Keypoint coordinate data

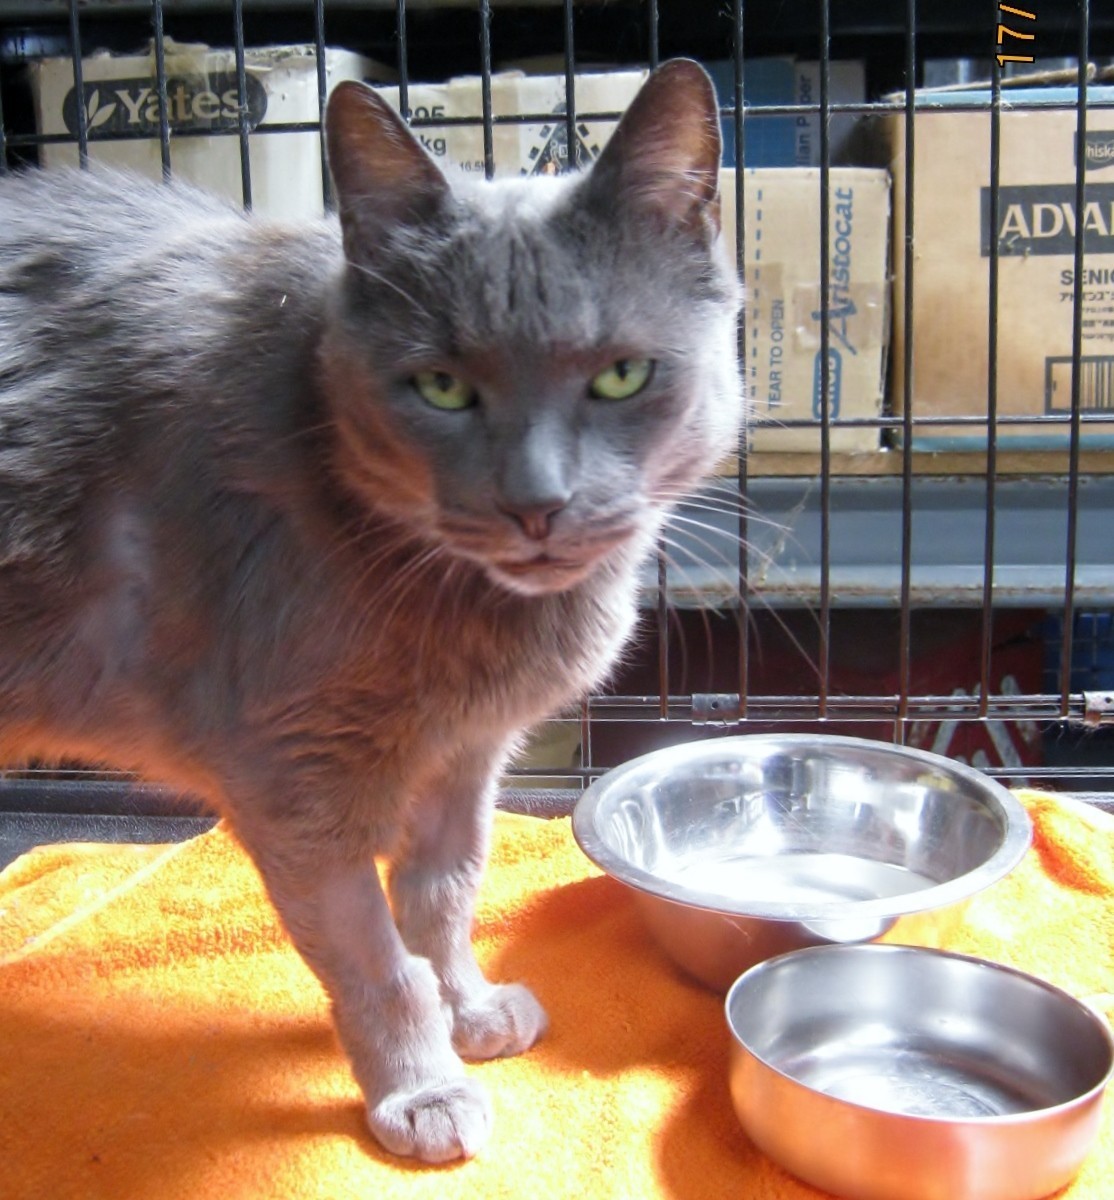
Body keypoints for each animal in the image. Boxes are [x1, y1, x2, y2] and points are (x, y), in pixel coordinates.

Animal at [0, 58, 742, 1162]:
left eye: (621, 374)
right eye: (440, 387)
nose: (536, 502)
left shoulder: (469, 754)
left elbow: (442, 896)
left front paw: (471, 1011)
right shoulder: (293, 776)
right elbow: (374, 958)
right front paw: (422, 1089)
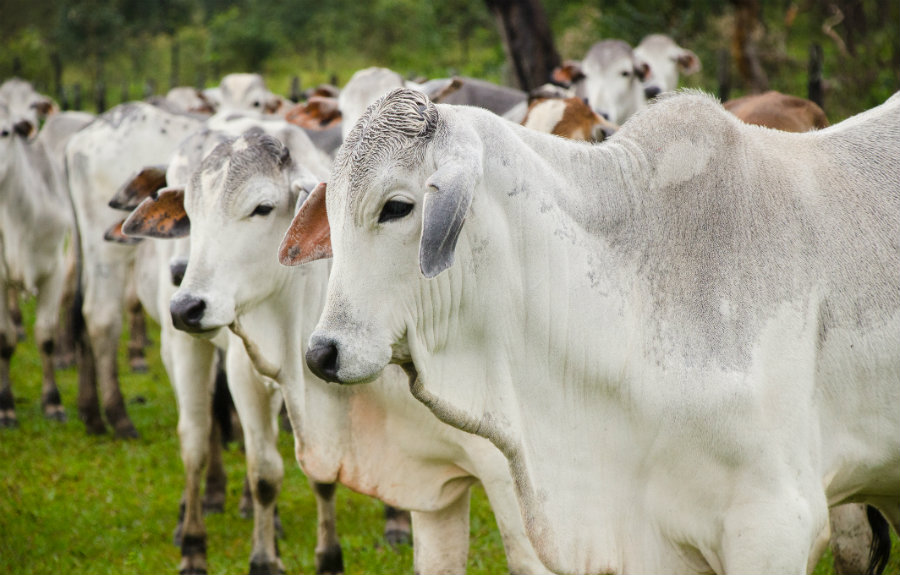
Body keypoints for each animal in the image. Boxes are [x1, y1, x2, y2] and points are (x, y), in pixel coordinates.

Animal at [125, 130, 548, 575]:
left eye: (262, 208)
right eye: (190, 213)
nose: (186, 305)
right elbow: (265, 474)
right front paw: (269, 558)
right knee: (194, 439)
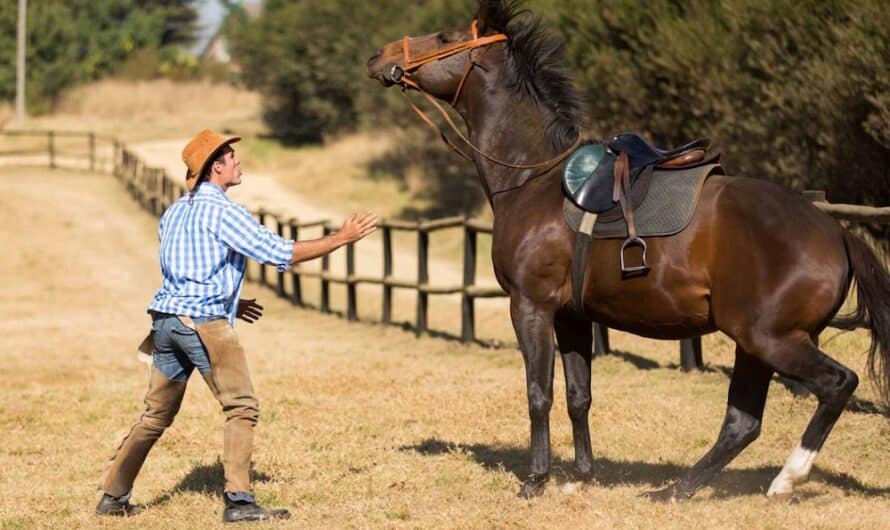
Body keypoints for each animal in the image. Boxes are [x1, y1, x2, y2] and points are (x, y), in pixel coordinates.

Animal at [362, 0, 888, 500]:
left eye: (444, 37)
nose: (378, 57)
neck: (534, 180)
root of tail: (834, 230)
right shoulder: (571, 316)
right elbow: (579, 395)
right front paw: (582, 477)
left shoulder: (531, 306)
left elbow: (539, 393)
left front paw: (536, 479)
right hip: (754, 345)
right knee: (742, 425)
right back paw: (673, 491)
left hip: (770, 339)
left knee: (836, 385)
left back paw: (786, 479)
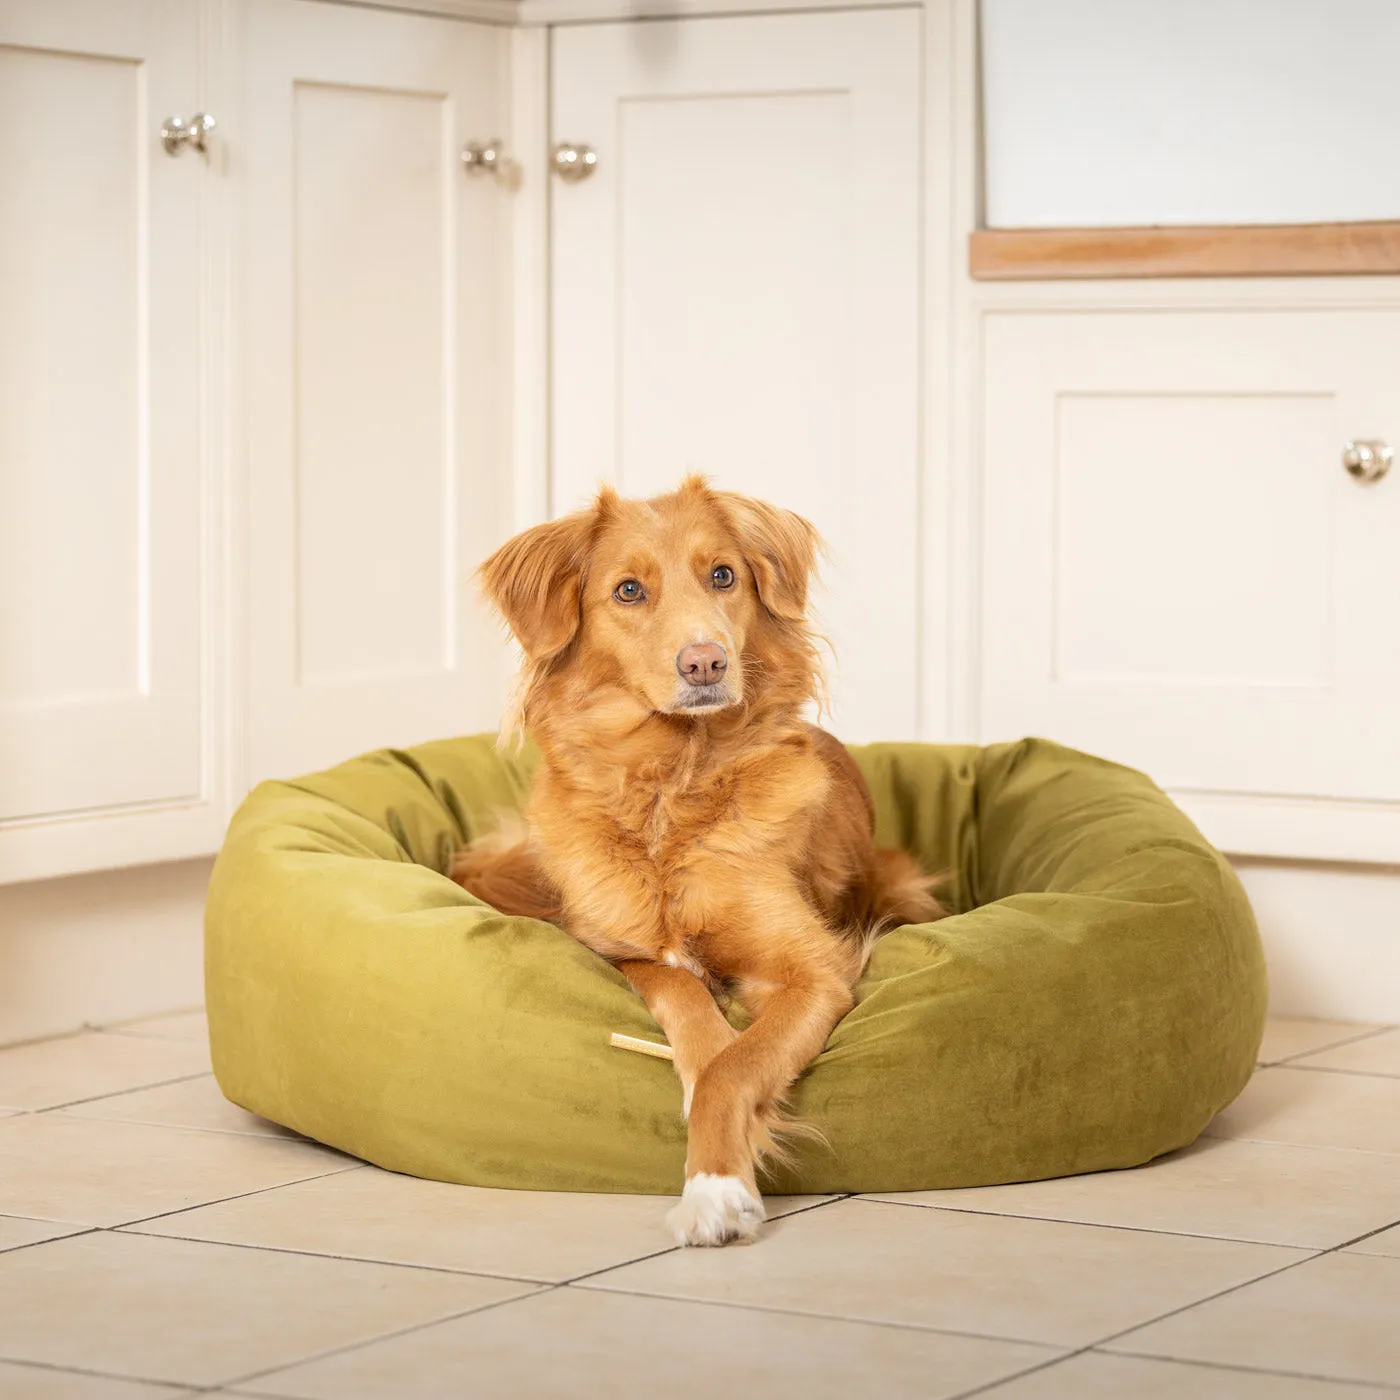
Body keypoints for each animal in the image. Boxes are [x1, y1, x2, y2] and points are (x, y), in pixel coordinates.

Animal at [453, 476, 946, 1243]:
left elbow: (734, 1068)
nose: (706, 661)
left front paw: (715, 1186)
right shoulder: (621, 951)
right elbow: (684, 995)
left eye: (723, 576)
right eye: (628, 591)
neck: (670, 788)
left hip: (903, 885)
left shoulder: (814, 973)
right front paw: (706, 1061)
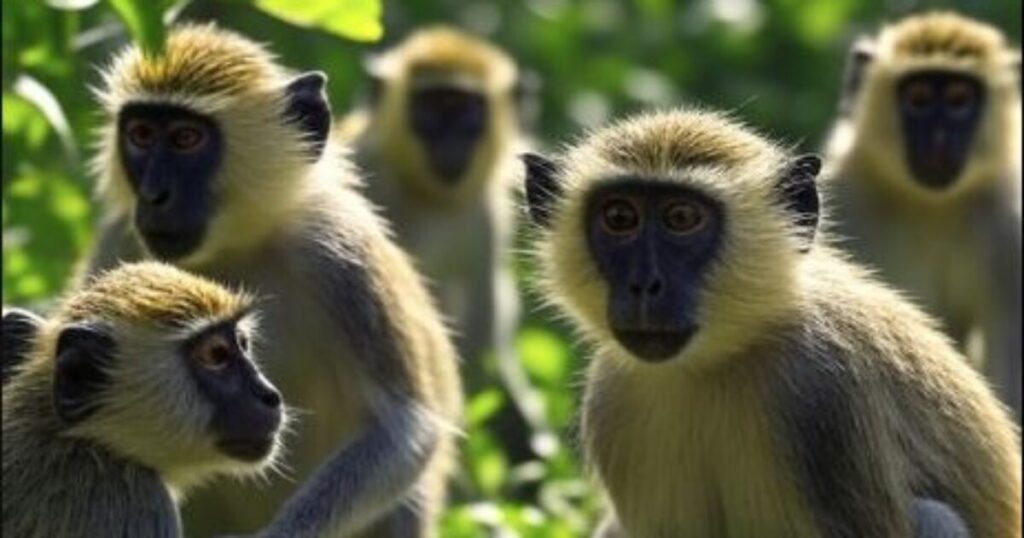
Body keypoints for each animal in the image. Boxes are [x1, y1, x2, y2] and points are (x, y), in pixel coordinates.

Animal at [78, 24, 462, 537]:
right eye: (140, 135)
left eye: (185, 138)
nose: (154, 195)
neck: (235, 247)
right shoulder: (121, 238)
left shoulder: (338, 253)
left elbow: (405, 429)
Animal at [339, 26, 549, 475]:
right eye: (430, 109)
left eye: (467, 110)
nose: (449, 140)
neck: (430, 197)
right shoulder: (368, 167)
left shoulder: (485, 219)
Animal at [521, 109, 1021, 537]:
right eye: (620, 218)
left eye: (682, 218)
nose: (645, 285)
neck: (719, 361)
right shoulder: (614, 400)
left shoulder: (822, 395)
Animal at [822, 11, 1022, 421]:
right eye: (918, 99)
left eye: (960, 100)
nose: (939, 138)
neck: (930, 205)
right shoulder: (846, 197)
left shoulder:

WHAT IS REQUIRED:
Whenever a line above contains "nose", copy that line.

ANSWER SPACE:
nose: (536, 502)
nose: (186, 305)
nose: (378, 57)
nose: (706, 661)
nose: (154, 195)
nose: (449, 140)
nose: (645, 285)
nose: (939, 138)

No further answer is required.